Another program worth noting in the bill is the dramatically expanded Transportation Infrastructure Finance and Innovation Act (TIFIA), which grows more than eightfold to $2 billion over two years. This program leverages other public sector as well as private sector investment, and therefore could yield tens of billions of dollars worth of investment. This is one of the least surprising parts of the bill, since Chairman Boxer has made it clear that it is a priority which will benefit, among others, the remarkable initiative to boost highway and transit capacity rapidly in Los Angeles (dubbed 30/10). The bill is clear that projects are subject to environmental as well as creditworthiness reviews (although more performance criteria should be tied to this boost in funding).
And that brings up the last and arguably most important question about getting better results from the program, including for the environment. There are contrasting provisions in the new bill. On the one hand, the bill takes cues from a variety of groups including Transportation for America with our "objectives and targets" and the Bipartisan Policy Center with its focus on a performance-driven system. It also includes a remarkable section that requires the development of performance plans at the state and metropolitan regional levels. There’s even an optional scenario-planning section. However, the list of performance criteria is limited to conditions and performance (i.e., preventing deterioration of roads, bridges, etc.) and does not include energy or environmental goals.
One huge area of concern to us is the section devoted to “accelerated project delivery.” Such terms set off alarm bells, because I have seen a lot of wrongheaded proposals supposedly aimed at getting things built faster but which would shortchange important environmental reviews. Unfortunately, it looks like the bill includes unwarranted shortcircuiting. It could aggressively expand the use of “categorical exclusions,” a tool for avoiding a thorough examination done during environmental assessments or environmental impact statements. Because state agencies get more leeway to use this tool it could also be abused. Parts of the process would be compressed, which could make it more likely that reviewers wouldn’t spot damaging design flaws in time. And fines would be imposed to provide a serious incentive for agencies to come to a decision sooner, which could also lead to hurried, mistake-prone reviews. It’s disappointing to see such potentially harmful provisions in the bill. NRDC will work to remove them before enactment.

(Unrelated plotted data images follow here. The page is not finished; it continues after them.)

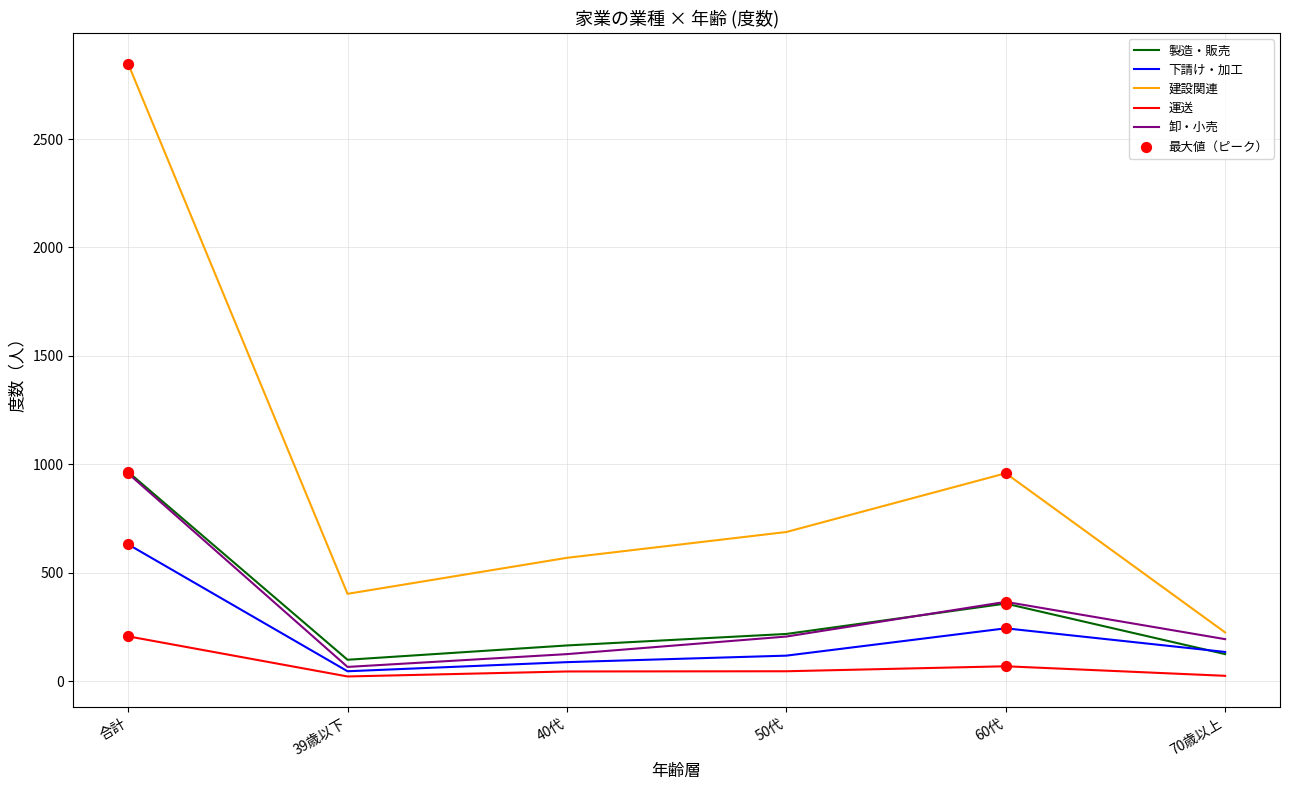

Which series has the largest range (max minus min)?

建設関連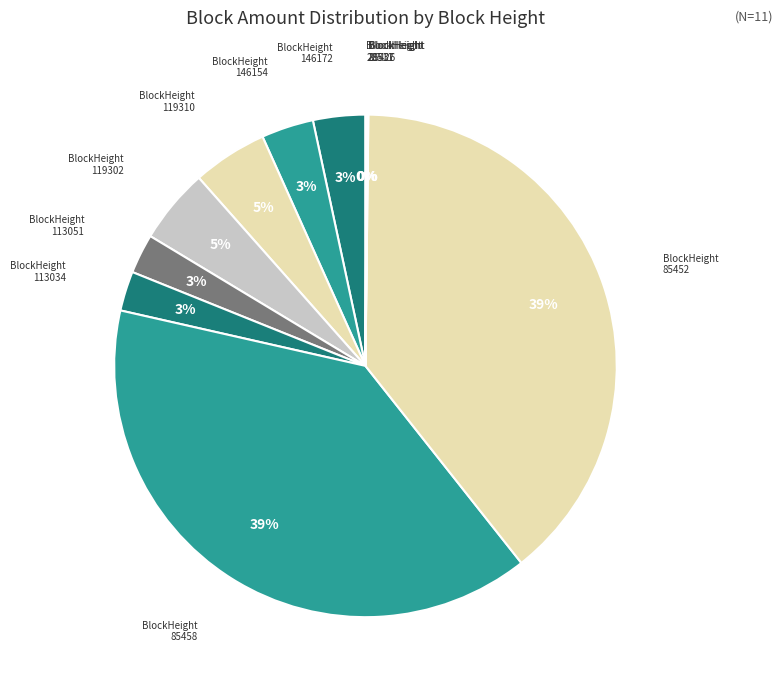

How many slices are in this pie chart?

11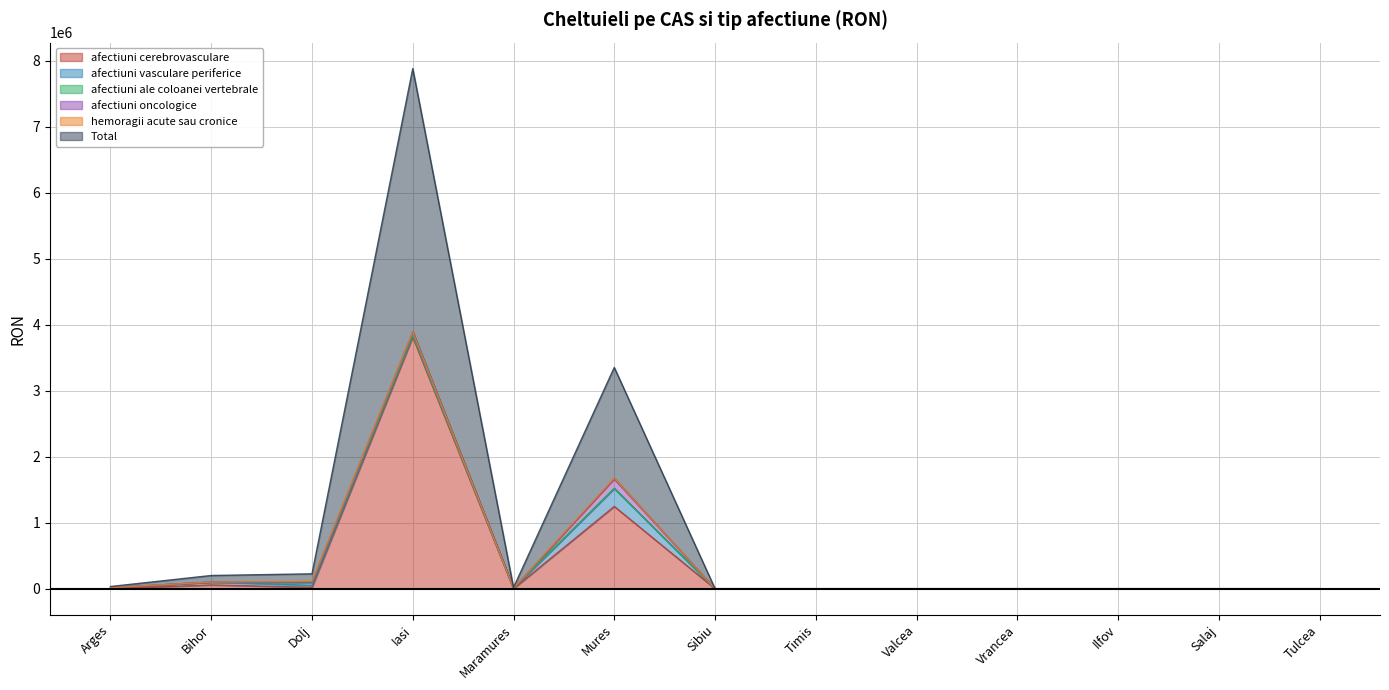

In hemoragii acute sau cronice, how many points are higher than both neighbors (excluding endpoints)?

2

The bottom line? This now moves us forward in the infrastructure race. It includes some environmentally beneficial provisions, as well as ones that should help prevent more “bridges to nowhere” by requiring better planning and performance management. And it has flaws such as the unnecessary provisions that could shortchange environmental reviews.
That said, MAP-21 represents bipartisan, forward progress, which in the current political environment is well worth applauding in and of itself.